You mentioned that you feel like you are your husband’s punching bag and that needs to stop immediately. You should not be victimized and hurt by your partner, it is simply unacceptable. Schedule some couple’s counselling so that you two can address your concerns in a safe space with an unbiased third party present. Couple’s counselling can be a lifesaver during a difficult time in a relationship because sometimes the biggest issue is that when we are stressed we are not able to hear one another properly, if at all.
Make a healthy living environment at home and help your partner to be more healthy.
You mentioned that your spouse has stopped exercising, eating well and is drinking too much. All of these actions are common, but not healthy actions individuals tend to partake in when they are in a depressive state. Help your partner out by creating a healthy home. Buy healthy groceries, cook meals at home, try to work out together and do activities in the evening which do not revolve around alcohol or sitting in front of the television. Go for walks, listen to a podcast together, cook together, play Scrabble or whatever it is you two enjoy.
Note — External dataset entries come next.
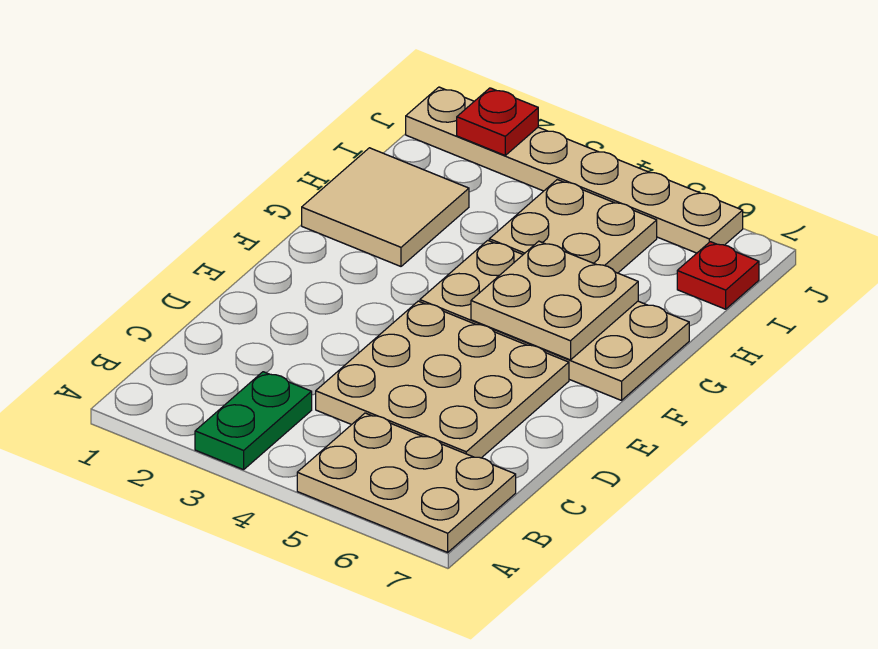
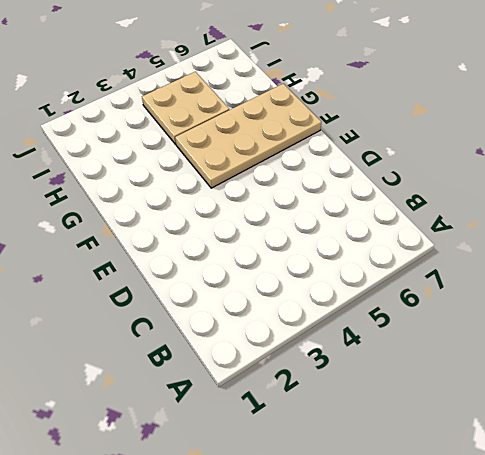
none -> green 1x2 plate [195,372,312,470]
none -> tan 2x3 plate [297,413,516,552]

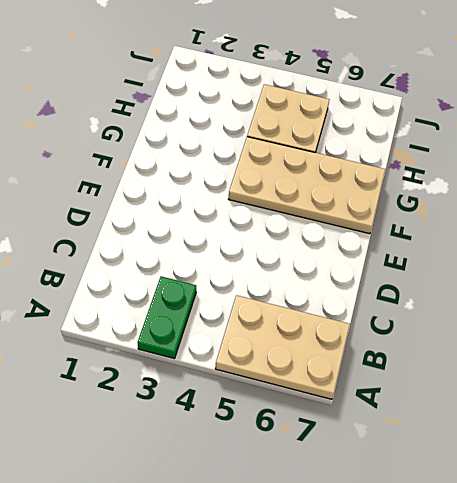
none -> tan 3x3 plate [316,301,569,458]
none -> tan 2x2 tile [302,148,469,266]

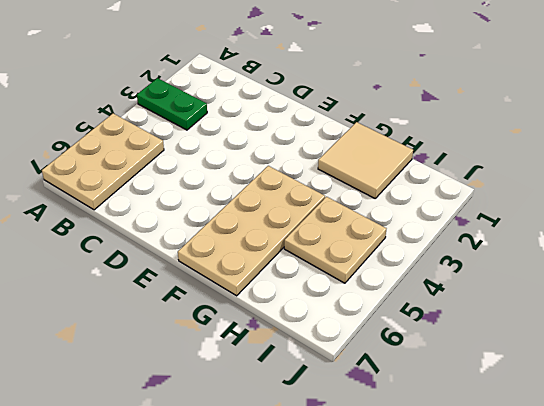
none -> tan 3x3 plate [316,301,569,458]
none -> red 1x1 plate [677,242,759,309]

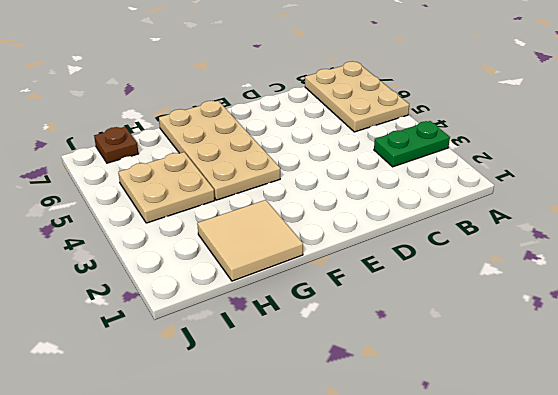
brown 1x1 plate [94,127,139,163] -> red 1x1 plate [677,242,759,309]
none -> tan 3x3 plate [316,301,569,458]
none -> tan 1x6 plate [406,87,743,253]

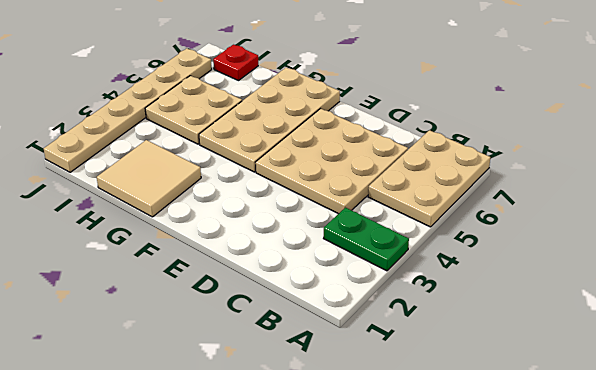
none -> tan 2x2 plate [471,241,638,360]
none -> red 1x1 plate [457,88,538,155]

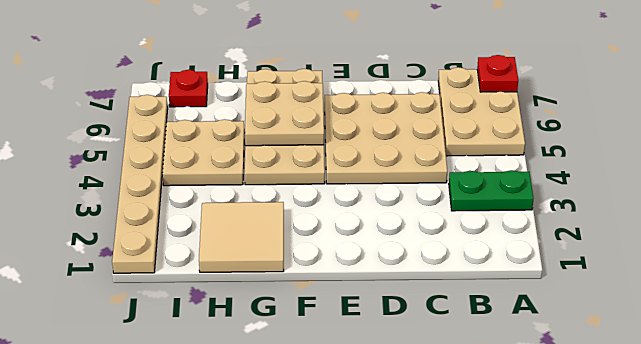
red 1x1 plate [477,55,518,92] -> red 1x1 plate moved to [457,88,538,155]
Help your partner by creating small, daily steps for self-improvement.
This is an area I fail at regularly because I tend to take over and want to control the entire situation. Doing too much too soon will not help anyone. Help your partner to create three goals for each day, one for their physical well-being, one for their professional goals and one to improve their emotional state.
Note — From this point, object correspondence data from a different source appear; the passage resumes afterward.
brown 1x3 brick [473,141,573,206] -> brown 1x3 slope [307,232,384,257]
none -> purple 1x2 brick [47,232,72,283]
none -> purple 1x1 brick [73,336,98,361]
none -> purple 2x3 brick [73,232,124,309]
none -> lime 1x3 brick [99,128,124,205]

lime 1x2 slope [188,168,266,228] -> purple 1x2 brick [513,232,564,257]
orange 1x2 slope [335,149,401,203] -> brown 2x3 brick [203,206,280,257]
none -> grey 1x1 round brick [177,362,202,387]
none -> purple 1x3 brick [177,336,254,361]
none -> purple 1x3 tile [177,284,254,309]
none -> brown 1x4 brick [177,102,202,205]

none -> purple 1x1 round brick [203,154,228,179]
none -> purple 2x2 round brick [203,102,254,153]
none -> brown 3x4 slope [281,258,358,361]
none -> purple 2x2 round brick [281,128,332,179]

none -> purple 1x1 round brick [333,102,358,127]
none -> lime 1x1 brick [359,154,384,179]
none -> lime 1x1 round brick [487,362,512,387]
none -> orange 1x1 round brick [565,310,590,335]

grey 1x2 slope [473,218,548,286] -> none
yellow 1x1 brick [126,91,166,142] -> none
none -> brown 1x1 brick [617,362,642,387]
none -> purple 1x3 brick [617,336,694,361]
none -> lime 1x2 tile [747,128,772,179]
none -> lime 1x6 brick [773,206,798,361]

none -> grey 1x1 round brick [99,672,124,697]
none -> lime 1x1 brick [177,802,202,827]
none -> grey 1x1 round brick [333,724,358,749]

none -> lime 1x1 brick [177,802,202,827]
In the beginning, the goals can be super small, for example, going for a walk, applying for one job a day and eating a healthy dinner. Make sure the goals are attainable and not overwhelming for your partner, and be there to support them through it. Hold them accountable, but do not hover over them, give them some space to breathe. If they are not successful at attaining their goals each day, do not be hard on them. Remember that they are probably being really hard on themselves right now, so they do not need additional hardship from others.
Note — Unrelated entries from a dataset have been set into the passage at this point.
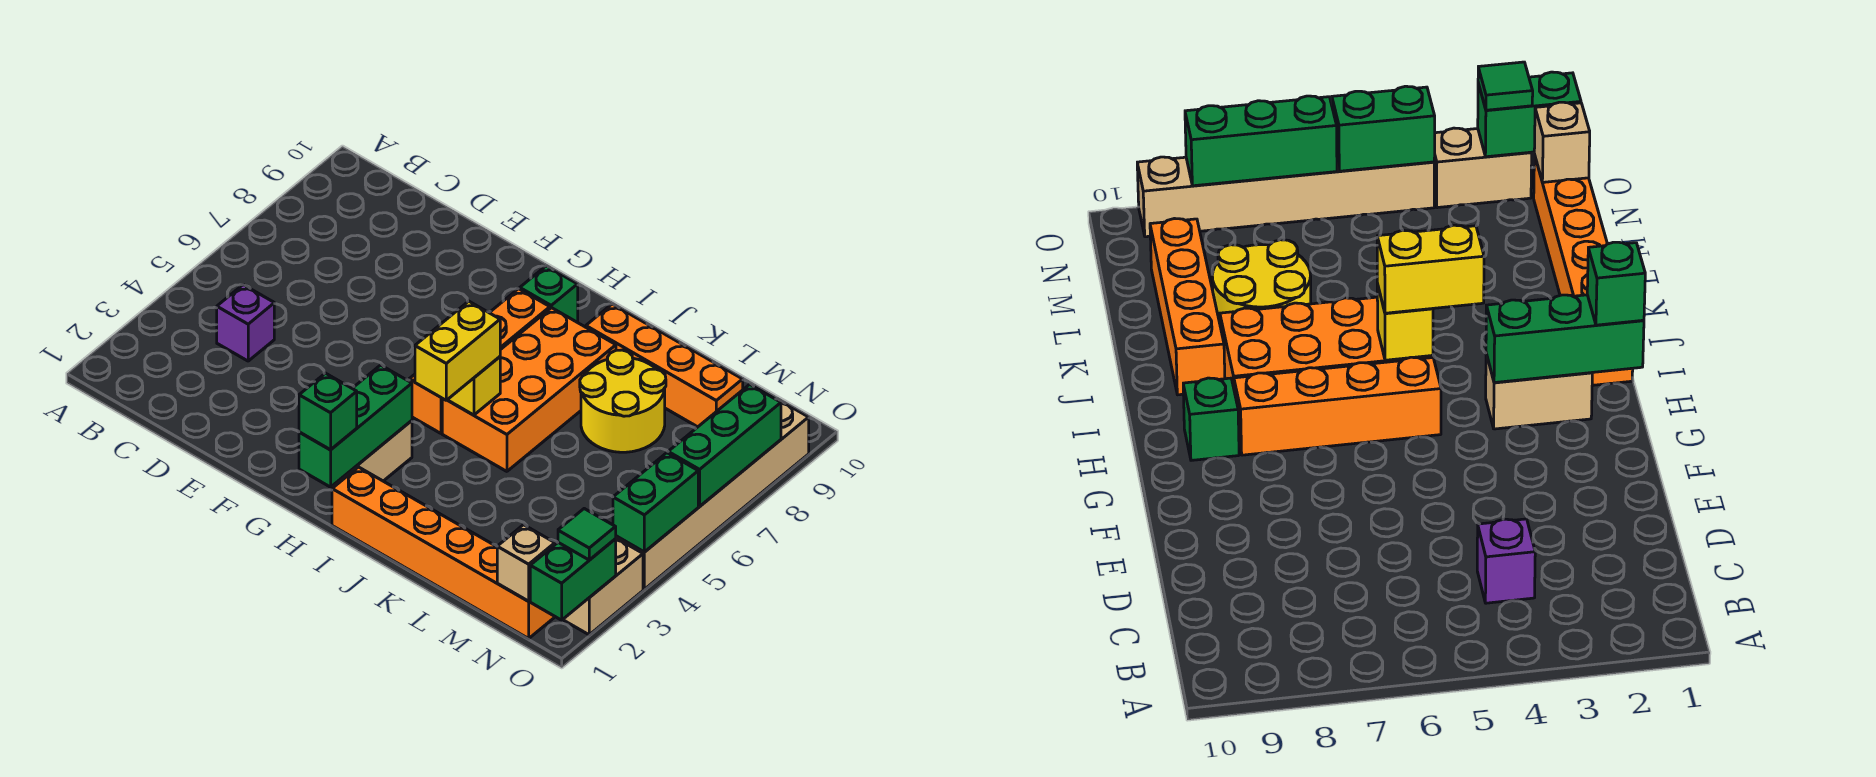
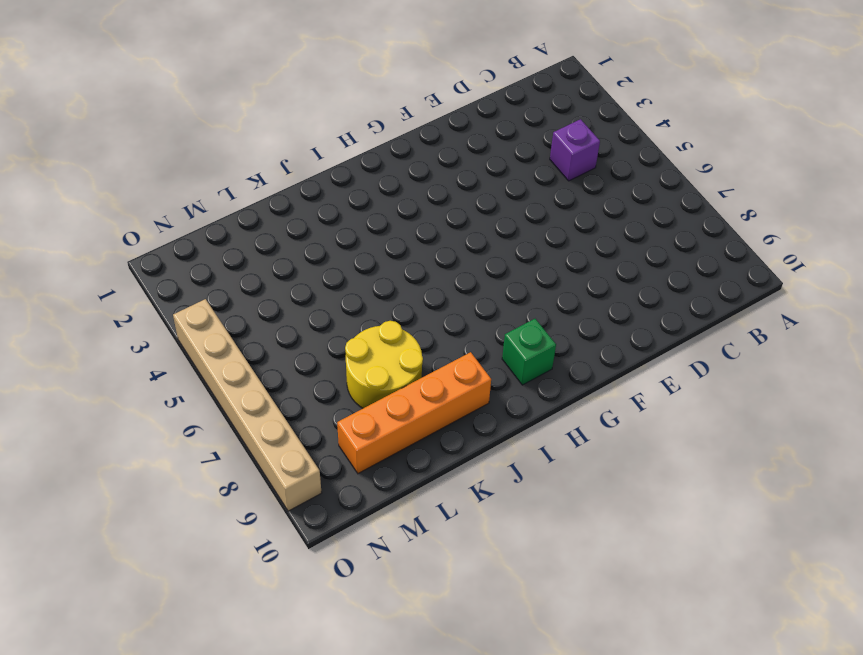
none -> tan 1x2 brick [332,421,412,487]
none -> orange 1x4 brick [409,289,550,433]
none -> orange 1x6 brick [332,467,555,638]

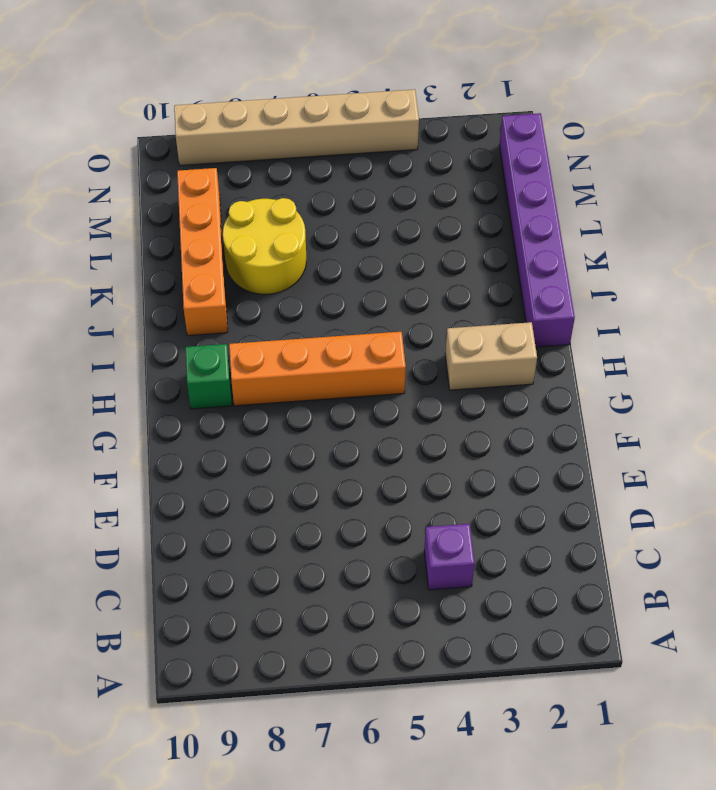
purple 1x6 brick [499,113,575,347] -> orange 1x6 brick [332,467,555,638]
none -> orange 2x4 brick [442,308,616,471]
none -> tan 1x2 brick [563,538,643,635]
none -> green 1x3 brick [299,365,412,487]

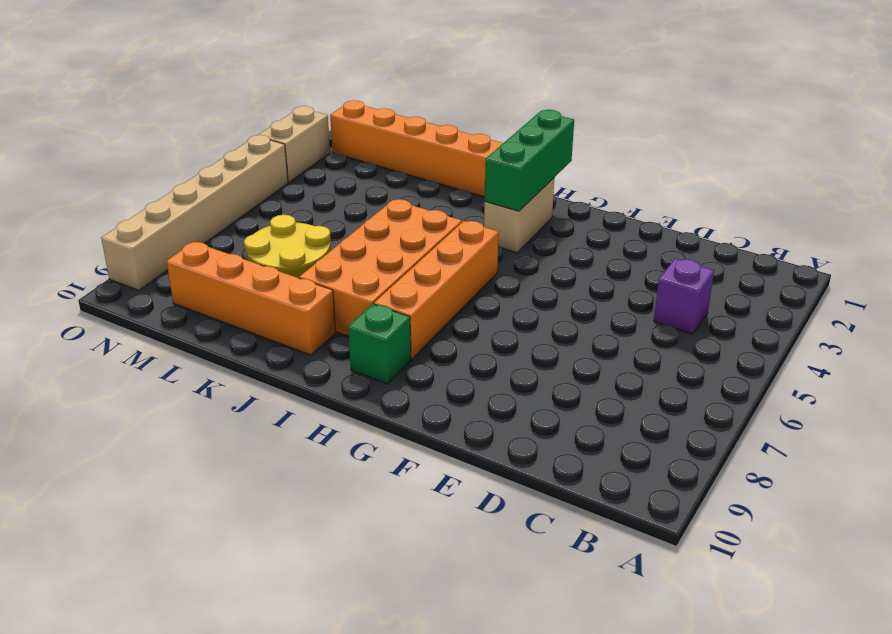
none -> yellow 1x1 brick [448,357,500,415]
none -> tan 1x1 brick [497,525,555,601]
none -> green 1x2 brick [530,539,616,620]

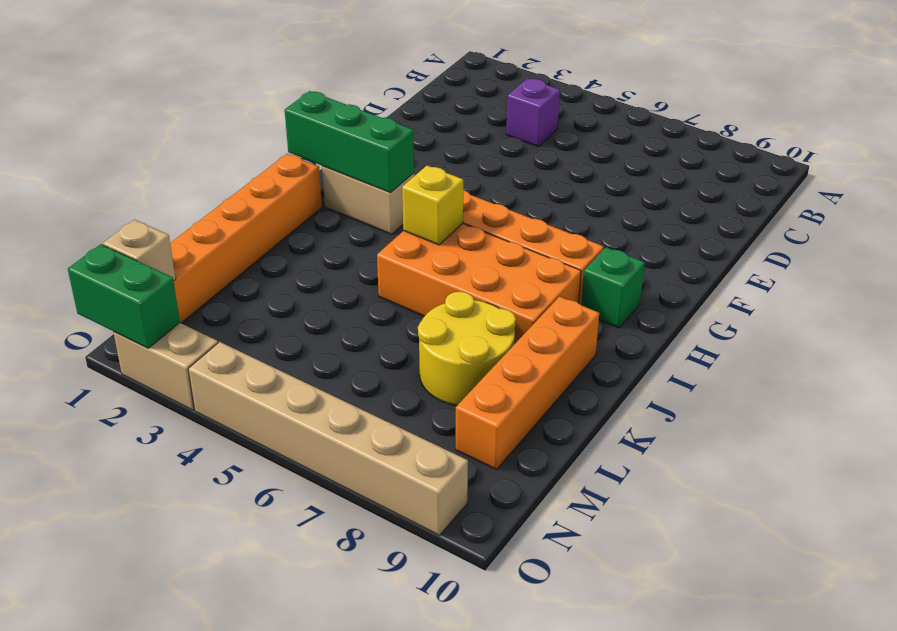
none -> green 1x2 brick [613,453,698,552]
none -> green 1x3 brick [668,384,781,506]
none -> green 1x1 brick [299,373,357,450]

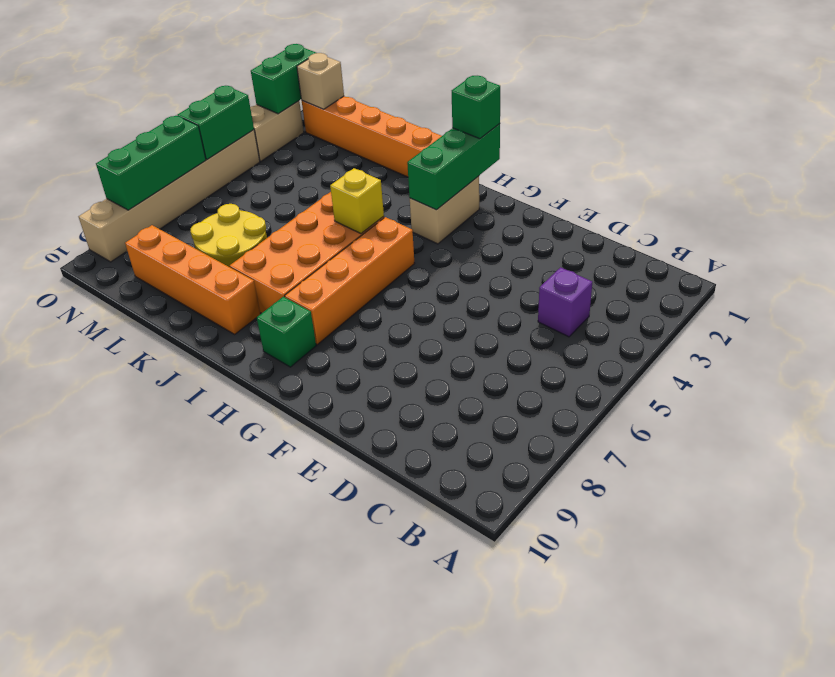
none -> yellow 1x2 brick [415,301,500,400]
none -> green 1x1 tile [558,509,616,560]

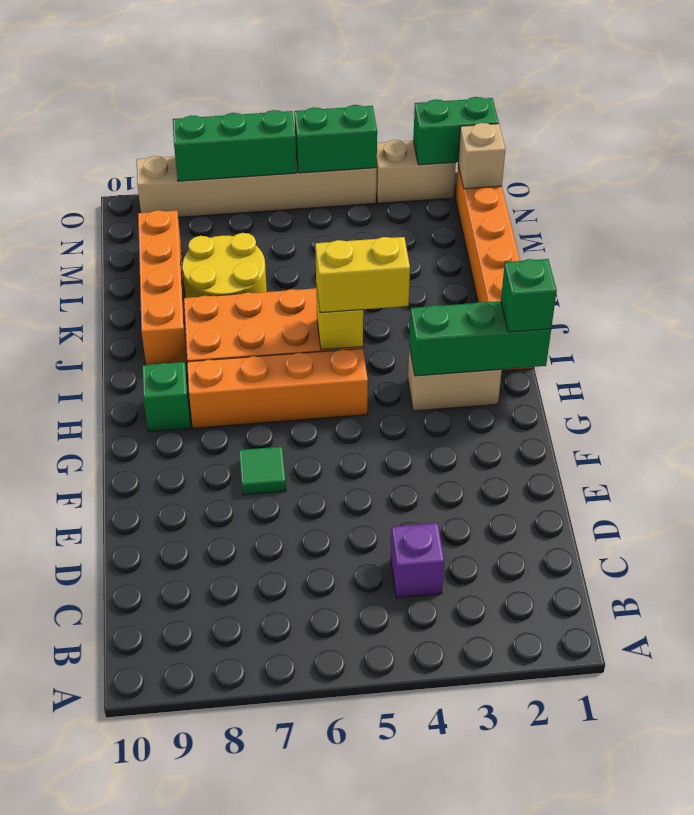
green 1x1 tile [239,447,286,495] -> green 1x1 tile moved to [558,509,616,560]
Remember the good times you have shared.
When someone is going through a difficult time it can be so easy to see everything as dark and dreary. It is vital to remember the good times of your relationship. Stop focusing on the negative and remember that your partner is simply going through a bad season. Think of this situation as a season, and seasons change regularly. By understanding that this is a challenge that your relationship is going through and something which could arguably make you much stronger, in the long run, it might be easier to deal with.
Write out your frustrations, so that you do not speak them.
Writing or journaling your thoughts, frustrations, fears, and concerns can be really healthy. Having a mental dump at the end of the day can be exactly what you need in order to have a restful night and also avoid a potentially stressful, negative conversation with your partner. Your partner is not in a place where they can support you right now, so dumping your difficulties on them is not going to do anything helpful for anyone.
Have a safe person to talk to about your issues.
It can be easy to become completely enthralled with your partner’s issues, but you must make sure to take care of yourself. If you let your own self-care slip you will not be of any use to your spouse. You might feel like you simply do not have the time to take care of yourself, but do not undervalue the importance of having someone checking in on you. Letting a friend or trusted family member know what is going on is vital. You will need them and them checking in on you can be a great buoy to stop you from getting completely absorbed in the ocean of your partner’s issues.
Life is complicated. Relationships take a lot of work. Remember that hard work, consistency and honesty typically pay off in the long run, so keep your focus grounded. If our relationship was wonderful and perfect all of the time, it would not be realistic, so let’s not lament that our life is not the best right now. Rather than focusing on your have-not’s, focus on your have’s. Remember to think about three things you are grateful for each and every day because you have oh so much to be grateful for.